Per Margherita Napoletano si tratterebbe di una decisione politica presa prima dello scoppio della pandemia e portata avanti silenziosamente durante il lockdown, senza trattare con i sindacati, approfittando dei divieti di assembramenti che hanno impedito, almeno fino alla comparsa dei gilet arancioni, le manifestazioni. Il 27 febbraio era anzi previsto uno sciopero, ma i sindacati lo hanno responsabilmente sospeso, meglio lavorare in corsia, si è detto. E poi, visti i sacrifici, viste le convenzioni con la sanità pubblica, visti gli utili maturati dall'azienda anche durante il Covid, si dava per scontato che il Cda ci avrebbe ripensato e avrebbe mantenuto il contratto così com'era, pubblico.

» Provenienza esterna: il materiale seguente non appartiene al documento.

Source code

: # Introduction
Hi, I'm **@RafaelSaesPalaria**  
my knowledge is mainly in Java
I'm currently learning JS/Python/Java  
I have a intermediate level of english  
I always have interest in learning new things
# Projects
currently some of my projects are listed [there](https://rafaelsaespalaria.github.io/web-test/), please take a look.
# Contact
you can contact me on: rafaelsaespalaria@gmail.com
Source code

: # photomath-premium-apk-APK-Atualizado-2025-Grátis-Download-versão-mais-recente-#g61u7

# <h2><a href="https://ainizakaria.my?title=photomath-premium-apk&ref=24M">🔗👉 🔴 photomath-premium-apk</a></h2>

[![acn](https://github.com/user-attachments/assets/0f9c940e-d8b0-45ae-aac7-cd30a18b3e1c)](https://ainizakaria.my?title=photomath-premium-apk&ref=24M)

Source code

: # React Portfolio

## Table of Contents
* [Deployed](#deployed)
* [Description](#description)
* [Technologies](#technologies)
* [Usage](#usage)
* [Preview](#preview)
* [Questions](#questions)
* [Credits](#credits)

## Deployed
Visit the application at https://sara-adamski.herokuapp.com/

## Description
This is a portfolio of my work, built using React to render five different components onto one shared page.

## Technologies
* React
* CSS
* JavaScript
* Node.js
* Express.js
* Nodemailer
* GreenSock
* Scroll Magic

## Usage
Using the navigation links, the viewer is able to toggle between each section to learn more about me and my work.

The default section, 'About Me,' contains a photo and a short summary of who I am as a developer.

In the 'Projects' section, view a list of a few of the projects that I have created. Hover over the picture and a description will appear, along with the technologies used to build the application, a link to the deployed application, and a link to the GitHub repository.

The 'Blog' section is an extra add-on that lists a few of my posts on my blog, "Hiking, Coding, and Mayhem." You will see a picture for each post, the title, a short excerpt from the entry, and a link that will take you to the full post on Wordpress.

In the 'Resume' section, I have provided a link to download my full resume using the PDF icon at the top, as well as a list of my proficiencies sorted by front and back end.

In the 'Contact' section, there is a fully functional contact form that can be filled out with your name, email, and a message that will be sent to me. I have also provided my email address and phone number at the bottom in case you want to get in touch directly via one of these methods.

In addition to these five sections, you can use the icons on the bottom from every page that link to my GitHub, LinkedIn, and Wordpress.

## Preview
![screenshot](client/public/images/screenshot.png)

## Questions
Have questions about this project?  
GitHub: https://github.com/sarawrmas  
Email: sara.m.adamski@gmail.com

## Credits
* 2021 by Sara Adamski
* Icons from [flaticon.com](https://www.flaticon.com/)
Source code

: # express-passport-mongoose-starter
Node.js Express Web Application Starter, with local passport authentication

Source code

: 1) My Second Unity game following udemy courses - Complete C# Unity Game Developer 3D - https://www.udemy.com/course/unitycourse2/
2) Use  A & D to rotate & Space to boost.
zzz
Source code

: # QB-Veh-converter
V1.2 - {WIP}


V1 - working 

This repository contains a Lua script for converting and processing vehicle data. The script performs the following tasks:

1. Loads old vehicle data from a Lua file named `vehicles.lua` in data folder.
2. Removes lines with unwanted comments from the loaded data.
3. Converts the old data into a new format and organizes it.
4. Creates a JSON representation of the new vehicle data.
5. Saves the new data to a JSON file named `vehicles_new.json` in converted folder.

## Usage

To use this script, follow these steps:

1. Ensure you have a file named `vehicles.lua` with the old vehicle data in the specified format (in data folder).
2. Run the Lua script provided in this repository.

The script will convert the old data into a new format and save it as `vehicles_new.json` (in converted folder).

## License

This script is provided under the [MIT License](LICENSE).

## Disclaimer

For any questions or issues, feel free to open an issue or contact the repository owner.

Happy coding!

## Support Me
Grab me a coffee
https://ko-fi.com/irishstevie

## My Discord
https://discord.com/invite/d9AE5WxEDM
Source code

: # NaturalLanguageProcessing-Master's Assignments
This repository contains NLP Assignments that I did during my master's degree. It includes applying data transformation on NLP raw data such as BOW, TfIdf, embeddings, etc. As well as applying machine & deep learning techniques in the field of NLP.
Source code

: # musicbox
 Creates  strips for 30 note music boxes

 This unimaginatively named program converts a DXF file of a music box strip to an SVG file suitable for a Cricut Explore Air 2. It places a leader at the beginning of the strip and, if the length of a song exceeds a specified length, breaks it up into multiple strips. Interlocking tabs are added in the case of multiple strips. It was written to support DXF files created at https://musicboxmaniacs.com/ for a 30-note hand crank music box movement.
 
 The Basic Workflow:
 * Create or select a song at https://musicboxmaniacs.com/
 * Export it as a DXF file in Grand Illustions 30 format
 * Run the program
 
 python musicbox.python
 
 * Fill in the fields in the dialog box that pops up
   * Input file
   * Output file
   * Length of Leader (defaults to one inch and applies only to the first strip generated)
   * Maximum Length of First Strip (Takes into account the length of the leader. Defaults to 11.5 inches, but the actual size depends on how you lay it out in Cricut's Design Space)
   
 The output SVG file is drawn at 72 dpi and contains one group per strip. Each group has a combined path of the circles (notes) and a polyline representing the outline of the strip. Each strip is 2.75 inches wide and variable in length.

Tanto più che negli ultimi tempi i rapporti con la sanità pubblica si sono rafforzati: ad esempio, tramite una convenzione con il Gruppo San Donato (altro colosso privato della sanità lombarda) e il Ministero degli Interni, il San Raffaele dispone di un intero reparto “libico”, completamente appaltato a un’azienda di professionisti esterni, in cui ospita feriti di guerra di fazione governativa provenienti dalla Libia. Un servizio sanitario al servizio della diplomazia internazionale, mica bruscolini. Dunque, stando così le cose, perché introdurre un contratto di lavoro, certo più conveniente per l'azienda, proprio ora che la gestione sanitaria lombarda è nell'occhio del ciclone, l'emergenza è temporaneamente rientrata ma tutt'altro che scomparsa, e il fatturato del San Raffaele gode di ottima salute?

La partita comunque non è chiusa assicura la sindacalista Margherita Napoletano, anche lei, come Elena Bottinelli, Ad del nosocomio, laureata in ingegneria medica. Mercoledì si terrà il primo tavolo, sarà in videoconferenza e vedrà la partecipazione del Prefetto di Milano. Se la trattativa non andrà in porto, sarà sciopero. Non che le azioni di protesta siano del tutto mancate finora: dopo un flashmob con manifestanti incatenati, venerdì 22 maggio una lavoratrice in Fis (Fondo integrazione salariale), a nome di infermieri, amministrativi, tecnici, educatori e fisioterapisti e personale di supporto, ha tentato di consegnare all’amministratrice delegata Bottinelli una lettera, ma la dottoressa non ha dato udienza. La donna, allora, vestita da postina, ha fatto recapitare il messaggio facendo passare le carte sotto la porta, come si usava fare un tempo con la corrispondenza nelle case dei signori. C'è scritto “diamo un servizio pubblico e vogliamo mantenere il contratto pubblico”, seguito da un migliaio di firme.